What this task involves:
The line that holds "left hip: (268, 208)" marks the start. Return it and each following line through the end of the data, unchanged.

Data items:
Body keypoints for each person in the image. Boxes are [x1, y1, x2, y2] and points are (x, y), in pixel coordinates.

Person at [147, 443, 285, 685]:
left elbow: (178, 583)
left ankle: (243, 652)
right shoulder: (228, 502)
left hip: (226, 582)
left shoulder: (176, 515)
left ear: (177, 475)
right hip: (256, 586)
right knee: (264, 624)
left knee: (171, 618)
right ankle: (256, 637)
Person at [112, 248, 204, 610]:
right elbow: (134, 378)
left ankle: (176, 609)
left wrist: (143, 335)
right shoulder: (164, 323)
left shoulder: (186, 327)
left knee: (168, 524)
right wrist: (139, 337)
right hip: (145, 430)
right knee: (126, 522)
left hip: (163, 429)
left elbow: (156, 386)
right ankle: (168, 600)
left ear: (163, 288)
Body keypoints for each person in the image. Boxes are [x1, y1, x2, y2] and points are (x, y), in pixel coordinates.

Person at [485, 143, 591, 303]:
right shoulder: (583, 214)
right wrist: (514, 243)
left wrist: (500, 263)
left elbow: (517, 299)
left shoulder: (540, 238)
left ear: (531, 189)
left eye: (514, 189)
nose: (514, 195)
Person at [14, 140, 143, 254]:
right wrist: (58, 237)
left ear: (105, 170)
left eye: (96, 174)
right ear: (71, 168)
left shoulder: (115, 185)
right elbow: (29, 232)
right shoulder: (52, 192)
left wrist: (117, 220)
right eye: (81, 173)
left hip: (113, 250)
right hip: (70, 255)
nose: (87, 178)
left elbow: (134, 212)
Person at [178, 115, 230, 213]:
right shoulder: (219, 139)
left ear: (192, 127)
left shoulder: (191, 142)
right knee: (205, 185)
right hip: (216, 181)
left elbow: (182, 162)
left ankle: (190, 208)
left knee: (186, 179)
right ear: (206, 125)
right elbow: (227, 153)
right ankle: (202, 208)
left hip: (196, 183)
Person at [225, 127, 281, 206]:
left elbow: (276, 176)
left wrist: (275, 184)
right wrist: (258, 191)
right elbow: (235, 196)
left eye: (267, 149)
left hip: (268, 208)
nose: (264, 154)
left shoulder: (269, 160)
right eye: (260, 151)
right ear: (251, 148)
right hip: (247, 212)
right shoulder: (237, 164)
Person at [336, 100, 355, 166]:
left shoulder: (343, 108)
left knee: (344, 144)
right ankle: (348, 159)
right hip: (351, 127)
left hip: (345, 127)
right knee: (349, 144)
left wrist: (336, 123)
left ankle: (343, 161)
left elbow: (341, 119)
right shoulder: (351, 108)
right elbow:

Answer area:
left hip: (268, 208)
nose: (264, 154)
left shoulder: (269, 160)
right eye: (260, 151)
right ear: (251, 148)
right hip: (247, 212)
right shoulder: (237, 164)
Person at [336, 100, 355, 166]:
left shoulder: (343, 108)
left knee: (344, 144)
right ankle: (348, 159)
right hip: (351, 127)
left hip: (345, 127)
right knee: (349, 144)
left wrist: (336, 123)
left ankle: (343, 161)
left elbow: (341, 119)
right shoulder: (351, 108)
right elbow:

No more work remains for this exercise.